Exercise aim => Go through the material line by line and copy each one with the word "assessment".

Records to process =>
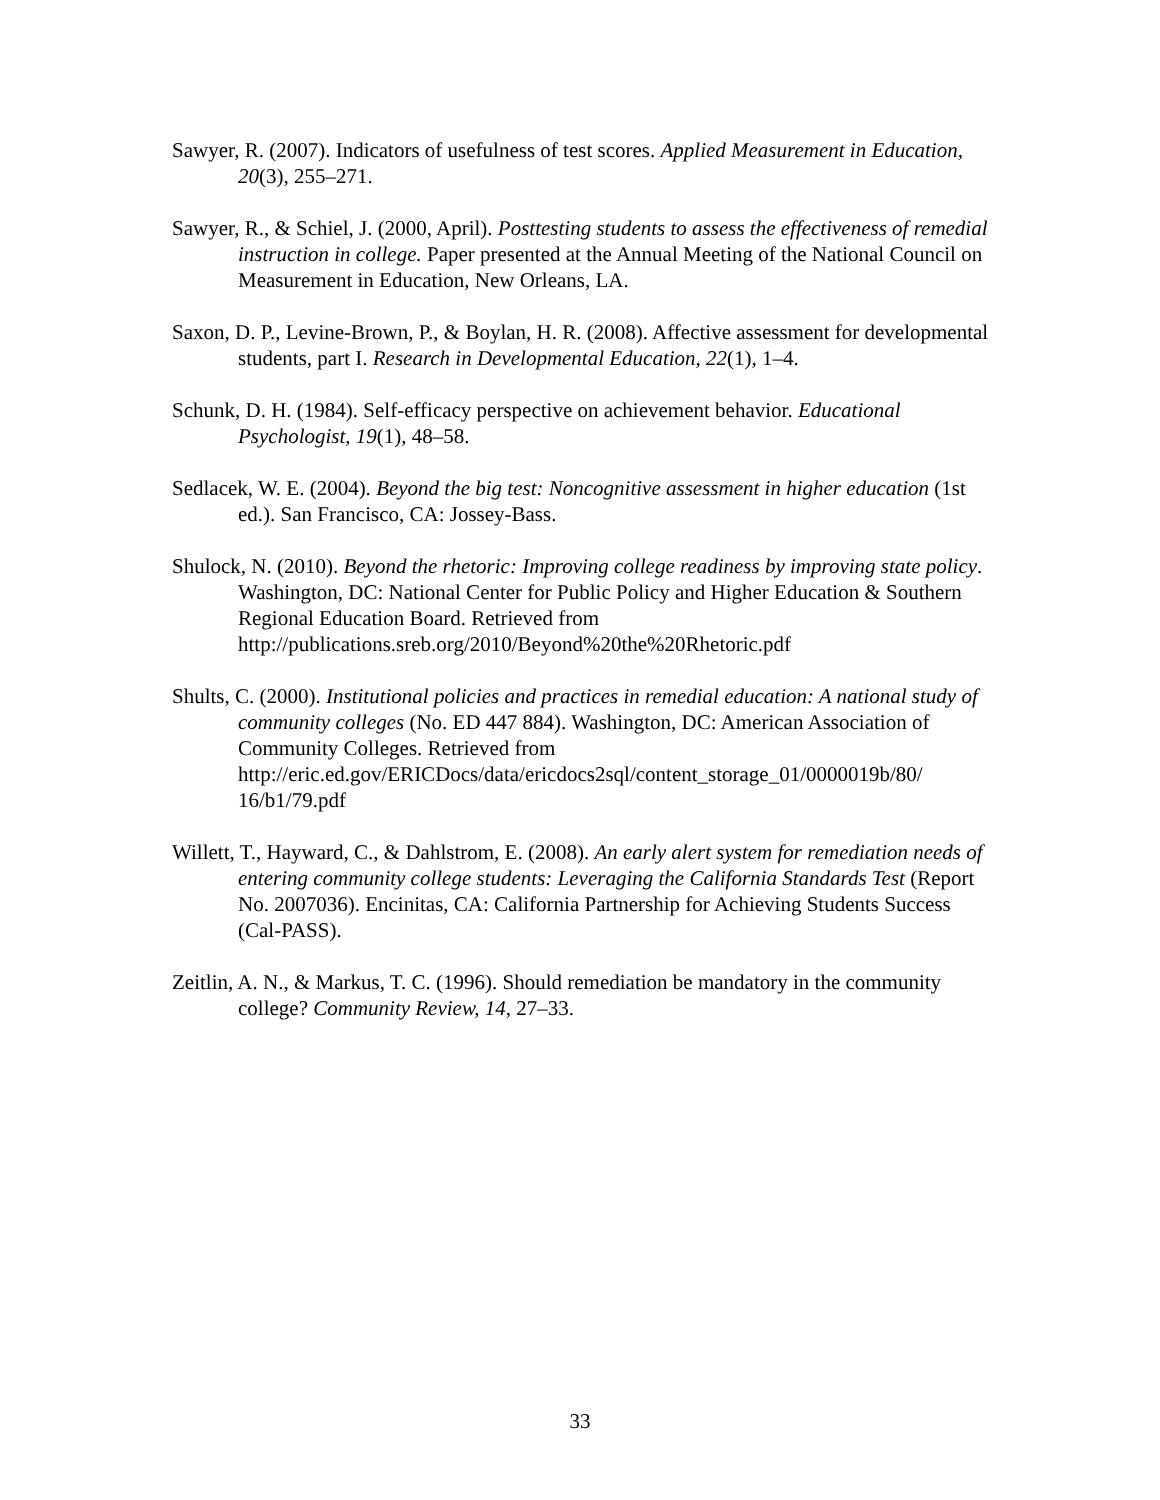Sawyer, R. (2007). Indicators of usefulness of test scores. Applied Measurement in Education, 20(3), 255–271.
Sawyer, R., & Schiel, J. (2000, April). Posttesting students to assess the effectiveness of remedial instruction in college. Paper presented at the Annual Meeting of the National Council on Measurement in Education, New Orleans, LA.
Saxon, D. P., Levine-Brown, P., & Boylan, H. R. (2008). Affective assessment for developmental students, part I. Research in Developmental Education, 22(1), 1–4.
Schunk, D. H. (1984). Self-efficacy perspective on achievement behavior. Educational Psychologist, 19(1), 48–58.
Sedlacek, W. E. (2004). Beyond the big test: Noncognitive assessment in higher education (1st ed.). San Francisco, CA: Jossey-Bass.
Shulock, N. (2010). Beyond the rhetoric: Improving college readiness by improving state policy. Washington, DC: National Center for Public Policy and Higher Education & Southern Regional Education Board. Retrieved from http://publications.sreb.org/2010/Beyond%20the%20Rhetoric.pdf
Shults, C. (2000). Institutional policies and practices in remedial education: A national study of community colleges (No. ED 447 884). Washington, DC: American Association of Community Colleges. Retrieved from http://eric.ed.gov/ERICDocs/data/ericdocs2sql/content_storage_01/0000019b/80/ 16/b1/79.pdf
Willett, T., Hayward, C., & Dahlstrom, E. (2008). An early alert system for remediation needs of entering community college students: Leveraging the California Standards Test (Report No. 2007036). Encinitas, CA: California Partnership for Achieving Students Success (Cal-PASS).
Zeitlin, A. N., & Markus, T. C. (1996). Should remediation be mandatory in the community college? Community Review, 14, 27–33.
33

Solution =>
Saxon, D. P., Levine-Brown, P., & Boylan, H. R. (2008). Affective assessment for developmental students, part I. Research in Developmental Education, 22(1), 1–4.
Sedlacek, W. E. (2004). Beyond the big test: Noncognitive assessment in higher education (1st ed.). San Francisco, CA: Jossey-Bass.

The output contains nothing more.